======== EXCERPTED DATA
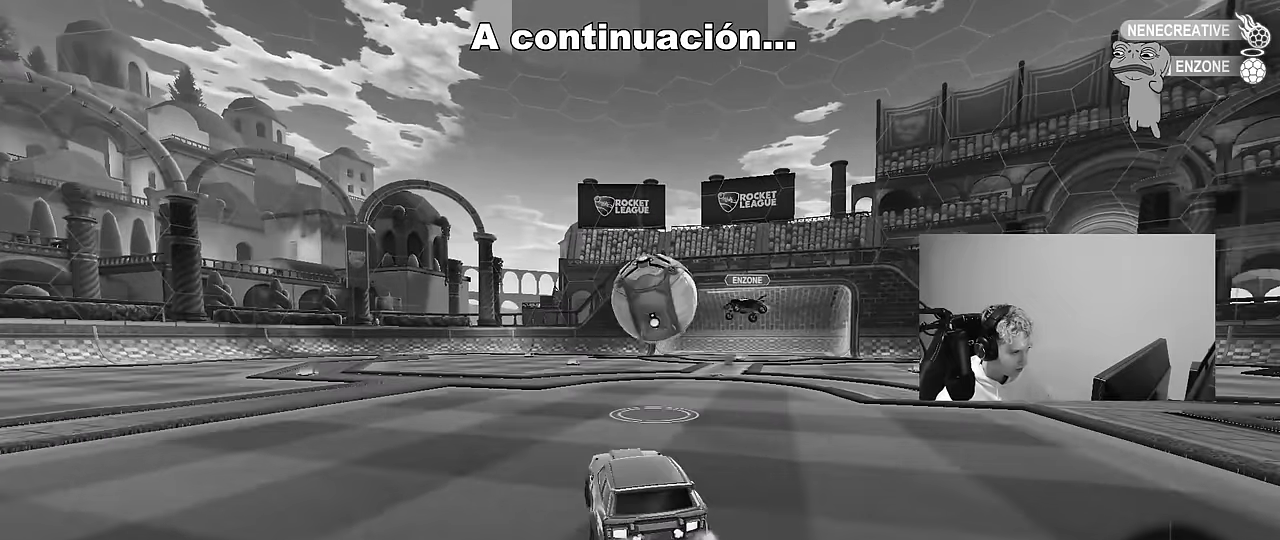
{"keys": ["d", "s", "shift"], "mouse": [], "mouse_move": "up", "events": [[34, "d", "down"], [84, "mouse_left", "down"], [134, "w", "down"], [184, "mouse_right", "down"], [234, "shift", "down"], [284, "s", "down"], [317, "w", "up"], [367, "mouse_left", "up"], [367, "mouse_right", "up"]]}
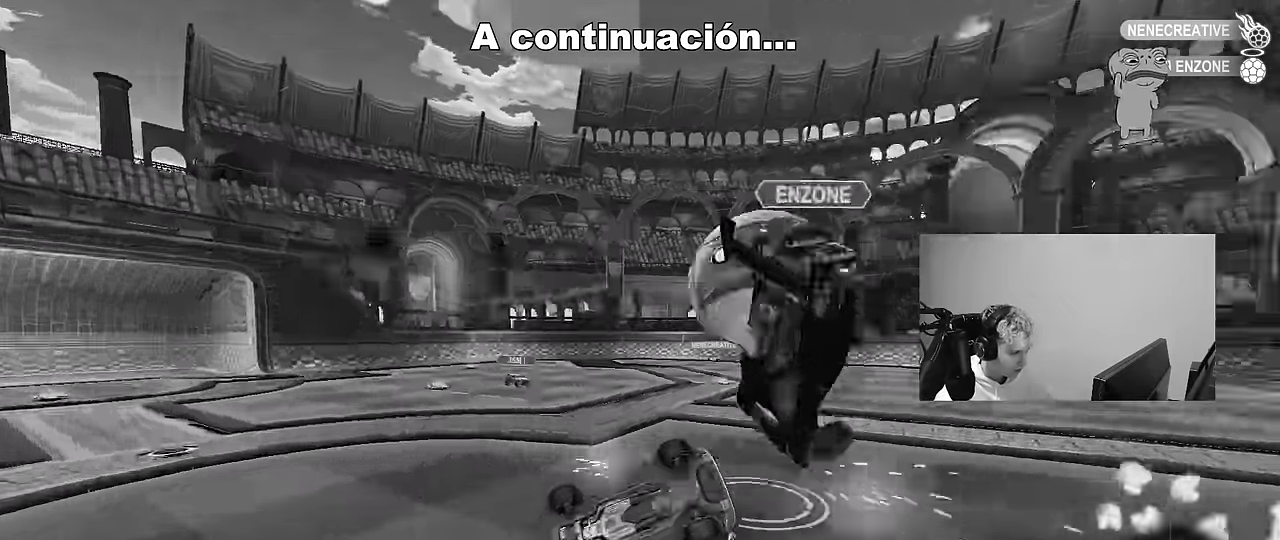
{"keys": ["d", "s"], "mouse": [], "mouse_move": "still", "events": [[150, "s", "up"], [250, "s", "down"], [434, "shift", "up"]]}
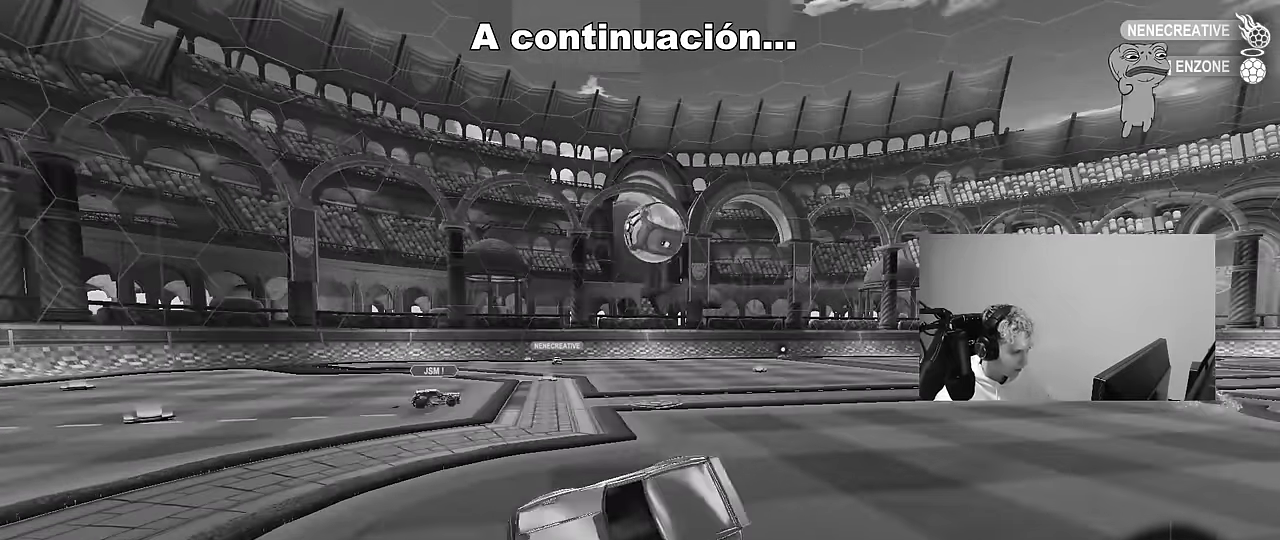
{"keys": ["d", "w"], "mouse": [], "mouse_move": "still", "events": [[34, "s", "up"], [67, "d", "up"], [167, "d", "down"], [167, "w", "down"]]}
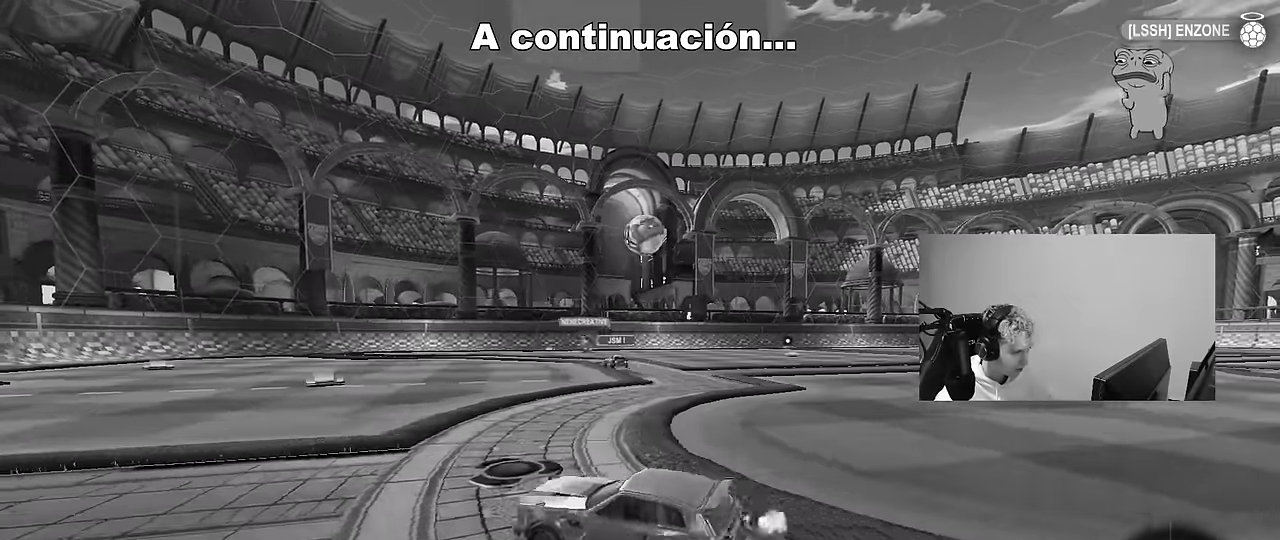
{"keys": ["w"], "mouse": [], "mouse_move": "still", "events": [[50, "d", "up"], [184, "a", "down"], [184, "w", "up"], [467, "a", "up"], [467, "w", "down"]]}
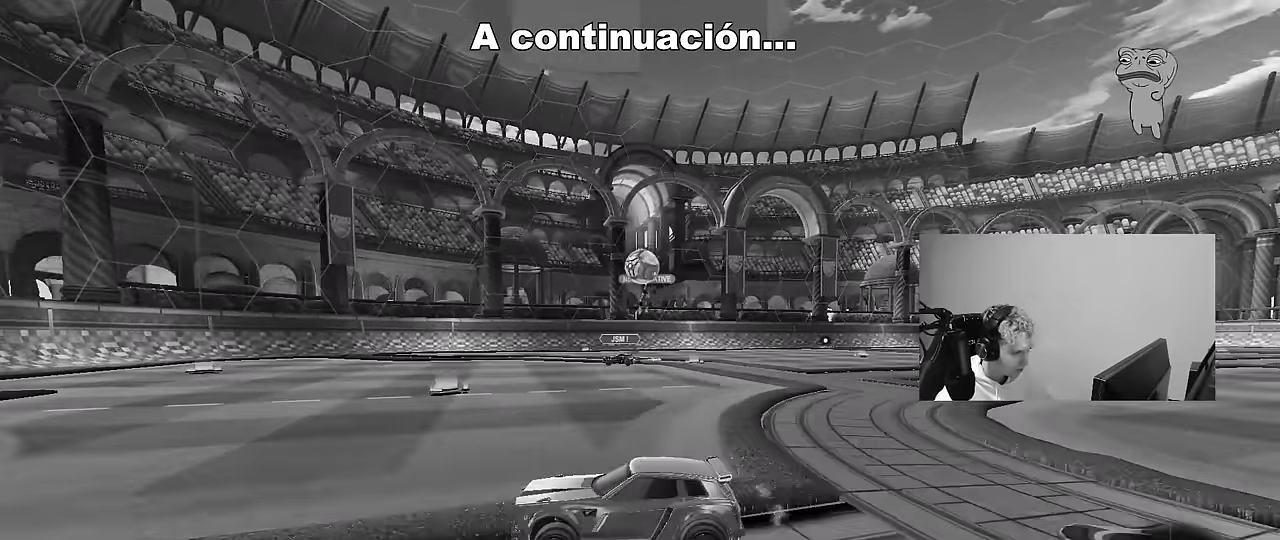
{"keys": ["w"], "mouse": [], "mouse_move": "still", "events": [[150, "a", "down"], [284, "a", "up"]]}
================
- WORK INSTRUCTIONS
Could you output every record above exactly as written, leaving out the pictures?

- EXERCISE RESPONSE
{"keys": ["d", "s", "shift"], "mouse": [], "mouse_move": "up", "events": [[34, "d", "down"], [84, "mouse_left", "down"], [134, "w", "down"], [184, "mouse_right", "down"], [234, "shift", "down"], [284, "s", "down"], [317, "w", "up"], [367, "mouse_left", "up"], [367, "mouse_right", "up"]]}
{"keys": ["d", "s"], "mouse": [], "mouse_move": "still", "events": [[150, "s", "up"], [250, "s", "down"], [434, "shift", "up"]]}
{"keys": ["d", "w"], "mouse": [], "mouse_move": "still", "events": [[34, "s", "up"], [67, "d", "up"], [167, "d", "down"], [167, "w", "down"]]}
{"keys": ["w"], "mouse": [], "mouse_move": "still", "events": [[50, "d", "up"], [184, "a", "down"], [184, "w", "up"], [467, "a", "up"], [467, "w", "down"]]}
{"keys": ["w"], "mouse": [], "mouse_move": "still", "events": [[150, "a", "down"], [284, "a", "up"]]}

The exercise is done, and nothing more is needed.